Some Credit Investors Are Getting Ready for a Market Correction

  • Credit-index options volume more than twice past-year average
  • Surge in tail-risk hedging comes as debt ceiling, Fed loom

UBS' Tay Is Optimistic on Global Economic Uptrend

Trading in an obscure corner of the credit-derivatives market shows that some investors are preparing for a looming sell-off in corporate bonds.

About $10.3 billion worth of options on Markit’s CDX North American Investment Grade Index -- a basket of credit default swaps on 125 North American companies -- have been switching hands daily over the past week, according to data compiled by JPMorgan Chase & Co.
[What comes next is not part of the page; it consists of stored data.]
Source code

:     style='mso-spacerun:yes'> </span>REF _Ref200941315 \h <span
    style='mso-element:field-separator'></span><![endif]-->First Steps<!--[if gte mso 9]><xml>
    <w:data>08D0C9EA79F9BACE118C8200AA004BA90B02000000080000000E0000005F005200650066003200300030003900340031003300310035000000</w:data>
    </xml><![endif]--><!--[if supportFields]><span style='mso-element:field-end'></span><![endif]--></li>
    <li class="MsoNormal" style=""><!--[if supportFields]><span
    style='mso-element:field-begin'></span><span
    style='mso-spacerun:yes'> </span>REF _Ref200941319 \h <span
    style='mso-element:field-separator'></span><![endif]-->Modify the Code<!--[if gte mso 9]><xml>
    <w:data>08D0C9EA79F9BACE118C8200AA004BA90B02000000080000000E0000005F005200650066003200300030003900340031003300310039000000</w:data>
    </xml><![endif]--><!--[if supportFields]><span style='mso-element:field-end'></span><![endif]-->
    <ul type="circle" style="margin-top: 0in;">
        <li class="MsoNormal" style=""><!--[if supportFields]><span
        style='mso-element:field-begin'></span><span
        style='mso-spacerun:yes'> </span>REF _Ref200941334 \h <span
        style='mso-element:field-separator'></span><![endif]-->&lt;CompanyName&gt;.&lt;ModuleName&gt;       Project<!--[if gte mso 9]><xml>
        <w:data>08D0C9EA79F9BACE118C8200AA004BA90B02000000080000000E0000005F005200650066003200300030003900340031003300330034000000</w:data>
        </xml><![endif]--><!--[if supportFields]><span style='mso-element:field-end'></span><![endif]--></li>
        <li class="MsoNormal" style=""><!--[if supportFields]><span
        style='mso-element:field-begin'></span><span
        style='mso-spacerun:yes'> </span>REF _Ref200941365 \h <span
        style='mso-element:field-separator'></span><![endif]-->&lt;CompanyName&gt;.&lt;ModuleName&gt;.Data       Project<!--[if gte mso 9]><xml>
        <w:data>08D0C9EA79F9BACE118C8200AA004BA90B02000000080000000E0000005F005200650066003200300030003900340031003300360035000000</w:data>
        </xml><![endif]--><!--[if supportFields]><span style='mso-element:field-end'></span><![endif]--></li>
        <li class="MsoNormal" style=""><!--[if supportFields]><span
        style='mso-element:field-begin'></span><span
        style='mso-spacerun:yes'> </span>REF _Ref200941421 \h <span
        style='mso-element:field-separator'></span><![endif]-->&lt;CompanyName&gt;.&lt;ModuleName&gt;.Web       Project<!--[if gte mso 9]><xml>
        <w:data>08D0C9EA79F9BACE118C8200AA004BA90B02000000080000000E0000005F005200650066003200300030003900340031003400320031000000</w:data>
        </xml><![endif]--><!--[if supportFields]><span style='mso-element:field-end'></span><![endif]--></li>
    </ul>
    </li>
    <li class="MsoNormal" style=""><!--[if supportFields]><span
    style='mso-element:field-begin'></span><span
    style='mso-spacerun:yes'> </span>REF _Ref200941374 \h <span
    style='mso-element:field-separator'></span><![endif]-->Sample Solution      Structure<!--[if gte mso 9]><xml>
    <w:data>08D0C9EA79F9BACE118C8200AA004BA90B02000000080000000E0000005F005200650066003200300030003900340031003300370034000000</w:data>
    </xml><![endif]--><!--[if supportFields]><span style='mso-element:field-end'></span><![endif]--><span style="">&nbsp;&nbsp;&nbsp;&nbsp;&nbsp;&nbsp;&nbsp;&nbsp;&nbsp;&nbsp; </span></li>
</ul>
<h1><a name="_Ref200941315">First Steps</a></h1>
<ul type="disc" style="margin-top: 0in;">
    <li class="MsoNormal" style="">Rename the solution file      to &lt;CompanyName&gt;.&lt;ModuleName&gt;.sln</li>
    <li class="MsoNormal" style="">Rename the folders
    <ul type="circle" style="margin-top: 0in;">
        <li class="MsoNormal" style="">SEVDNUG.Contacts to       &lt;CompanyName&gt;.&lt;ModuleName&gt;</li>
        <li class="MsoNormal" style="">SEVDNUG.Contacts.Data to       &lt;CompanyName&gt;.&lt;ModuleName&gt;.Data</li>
About 80 percent of the volume is in put options, a bearish bet against the performance of corporate credit.

The figure is more than twice the $4.9 billion in average credit-index options traded over the past year, when bearish put options averaged 65 percent of total volume, the bank said.

"Recent CDX option-market price changes, as well as trading activity, indicate that more investors are hedging for a sell-off," JPMorgan credit analysts wrote in a note.

The options give the right to buy or sell credit risk at a certain level, and have surged in popularity as investors seek to lever up their trades in the face of ultra-low interest rates, or put on a relatively easy hedge to protect against a broad downturn in corporate debt.

With several potential flash points emerging before of the end of the year, including another deadline on the U.S. debt ceiling as well as a Federal Reserve interest-rate rise and balance-sheet reduction, investors may be positioning for a “correction,” said Anindya Basu, a strategist at Citigroup Inc. in New York.

“Anecdotally what we’ve seen is that interest in some of the tail-risk hedges has been growing over the last few weeks,” he said. “Some are concerned about the debt ceiling and how that’s going to run. Volatility being as cheap as it is, people are preparing to have hedges further out on the curve so that if there is some spike in volatility they’ll get protected.”

Such hedging activity comes as the CDX Investment Grade index trades at 57.7 basis points, not far from the post-financial crisis low around 55 reached in 2014 and mirroring broad strength in the market for corporate debt. A similar index for junk-rated credits is at 322 basis points, compared with the low around 292 reached about three years ago.

The JPMorgan analysts added that options-implied volatility for the CDX Investment Grade index has jumped even as the gauge itself drifts towards a multi-year low. “This means that out-of-the-money put options have become relatively more expensive than at-the-money options -- a sign that tail-risk hedging has increased,” they said.